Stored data
========================================================================

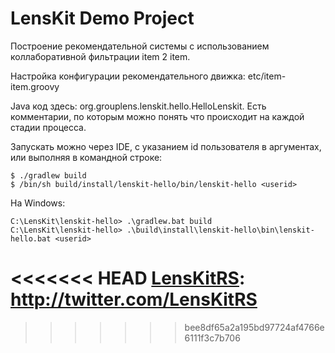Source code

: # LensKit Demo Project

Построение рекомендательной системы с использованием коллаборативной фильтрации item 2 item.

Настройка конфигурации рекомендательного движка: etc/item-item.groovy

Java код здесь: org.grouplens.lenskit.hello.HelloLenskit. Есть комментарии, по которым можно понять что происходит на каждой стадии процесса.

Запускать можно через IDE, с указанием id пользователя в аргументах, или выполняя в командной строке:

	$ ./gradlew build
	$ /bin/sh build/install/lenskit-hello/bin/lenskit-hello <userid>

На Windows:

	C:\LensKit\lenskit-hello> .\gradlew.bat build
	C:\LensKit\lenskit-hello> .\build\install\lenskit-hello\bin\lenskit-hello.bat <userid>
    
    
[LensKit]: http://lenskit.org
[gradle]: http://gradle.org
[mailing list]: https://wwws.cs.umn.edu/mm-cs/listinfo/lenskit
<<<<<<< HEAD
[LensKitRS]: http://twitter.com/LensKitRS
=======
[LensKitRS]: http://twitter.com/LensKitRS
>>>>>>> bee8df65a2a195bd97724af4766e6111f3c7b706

========================================================================

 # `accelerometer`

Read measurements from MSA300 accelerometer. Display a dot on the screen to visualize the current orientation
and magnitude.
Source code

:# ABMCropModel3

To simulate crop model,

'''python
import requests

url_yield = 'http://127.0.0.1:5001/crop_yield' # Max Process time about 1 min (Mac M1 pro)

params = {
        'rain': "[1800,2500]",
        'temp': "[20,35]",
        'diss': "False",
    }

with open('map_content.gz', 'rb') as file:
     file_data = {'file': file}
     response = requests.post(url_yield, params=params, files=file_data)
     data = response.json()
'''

========================================================================

Assigned task
Across all the records above, count the lines that contain "build" and reply with only the number.

Exercise answer
4